#### AVAILABLE RECORDS ####

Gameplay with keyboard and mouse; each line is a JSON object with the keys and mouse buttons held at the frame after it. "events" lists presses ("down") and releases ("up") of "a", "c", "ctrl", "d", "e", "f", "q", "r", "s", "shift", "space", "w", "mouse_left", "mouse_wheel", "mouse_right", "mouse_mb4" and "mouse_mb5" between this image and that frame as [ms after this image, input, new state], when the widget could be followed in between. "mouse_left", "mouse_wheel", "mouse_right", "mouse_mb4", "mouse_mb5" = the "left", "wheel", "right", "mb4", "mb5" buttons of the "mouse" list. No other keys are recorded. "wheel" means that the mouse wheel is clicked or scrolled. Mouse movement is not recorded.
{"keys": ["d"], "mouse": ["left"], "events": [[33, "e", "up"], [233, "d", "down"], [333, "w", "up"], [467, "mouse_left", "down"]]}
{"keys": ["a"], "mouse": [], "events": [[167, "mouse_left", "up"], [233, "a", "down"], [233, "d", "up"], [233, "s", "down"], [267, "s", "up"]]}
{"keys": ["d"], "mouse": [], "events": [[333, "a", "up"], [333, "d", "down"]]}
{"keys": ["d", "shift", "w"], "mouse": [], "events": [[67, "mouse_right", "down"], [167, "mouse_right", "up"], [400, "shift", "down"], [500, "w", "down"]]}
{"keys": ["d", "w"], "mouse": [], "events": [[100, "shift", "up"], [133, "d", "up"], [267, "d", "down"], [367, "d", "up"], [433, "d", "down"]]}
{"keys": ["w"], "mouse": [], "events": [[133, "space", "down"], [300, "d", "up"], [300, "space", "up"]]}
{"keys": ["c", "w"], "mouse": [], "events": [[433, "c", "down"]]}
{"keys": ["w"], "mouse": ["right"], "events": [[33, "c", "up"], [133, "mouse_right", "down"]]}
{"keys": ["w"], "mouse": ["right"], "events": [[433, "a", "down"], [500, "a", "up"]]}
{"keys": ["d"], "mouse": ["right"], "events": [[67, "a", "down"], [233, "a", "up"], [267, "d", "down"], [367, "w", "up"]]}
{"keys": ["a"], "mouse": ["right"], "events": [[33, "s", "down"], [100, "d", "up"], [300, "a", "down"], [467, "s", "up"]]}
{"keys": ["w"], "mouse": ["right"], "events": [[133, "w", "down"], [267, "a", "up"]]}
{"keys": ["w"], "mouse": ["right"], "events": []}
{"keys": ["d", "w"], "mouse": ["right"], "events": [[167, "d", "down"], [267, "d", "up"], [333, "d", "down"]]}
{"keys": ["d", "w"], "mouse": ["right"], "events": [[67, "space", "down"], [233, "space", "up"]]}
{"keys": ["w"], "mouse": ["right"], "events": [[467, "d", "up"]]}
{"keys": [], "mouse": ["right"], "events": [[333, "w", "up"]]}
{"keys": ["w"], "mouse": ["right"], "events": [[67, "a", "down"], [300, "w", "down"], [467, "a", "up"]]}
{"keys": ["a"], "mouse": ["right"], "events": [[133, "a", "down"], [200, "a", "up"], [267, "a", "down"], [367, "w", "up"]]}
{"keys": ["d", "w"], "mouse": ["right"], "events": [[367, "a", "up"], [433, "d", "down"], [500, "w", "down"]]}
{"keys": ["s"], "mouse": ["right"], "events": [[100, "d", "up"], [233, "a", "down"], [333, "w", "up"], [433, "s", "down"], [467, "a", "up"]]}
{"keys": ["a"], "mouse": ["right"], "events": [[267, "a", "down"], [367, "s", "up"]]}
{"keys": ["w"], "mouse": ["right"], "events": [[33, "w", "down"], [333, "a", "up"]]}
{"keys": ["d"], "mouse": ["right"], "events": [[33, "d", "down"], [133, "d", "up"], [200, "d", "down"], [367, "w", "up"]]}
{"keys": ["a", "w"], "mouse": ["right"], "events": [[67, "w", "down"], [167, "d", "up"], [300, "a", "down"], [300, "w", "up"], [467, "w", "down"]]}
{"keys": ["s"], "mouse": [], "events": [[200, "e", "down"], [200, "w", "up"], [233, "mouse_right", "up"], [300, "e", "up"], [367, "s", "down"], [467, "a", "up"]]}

####

EXERCISE OBJECTIVE:
Go through the data, and copy each line in which the word "space" appears.

TASK ANSWER:
Gameplay with keyboard and mouse; each line is a JSON object with the keys and mouse buttons held at the frame after it. "events" lists presses ("down") and releases ("up") of "a", "c", "ctrl", "d", "e", "f", "q", "r", "s", "shift", "space", "w", "mouse_left", "mouse_wheel", "mouse_right", "mouse_mb4" and "mouse_mb5" between this image and that frame as [ms after this image, input, new state], when the widget could be followed in between. "mouse_left", "mouse_wheel", "mouse_right", "mouse_mb4", "mouse_mb5" = the "left", "wheel", "right", "mb4", "mb5" buttons of the "mouse" list. No other keys are recorded. "wheel" means that the mouse wheel is clicked or scrolled. Mouse movement is not recorded.
{"keys": ["w"], "mouse": [], "events": [[133, "space", "down"], [300, "d", "up"], [300, "space", "up"]]}
{"keys": ["d", "w"], "mouse": ["right"], "events": [[67, "space", "down"], [233, "space", "up"]]}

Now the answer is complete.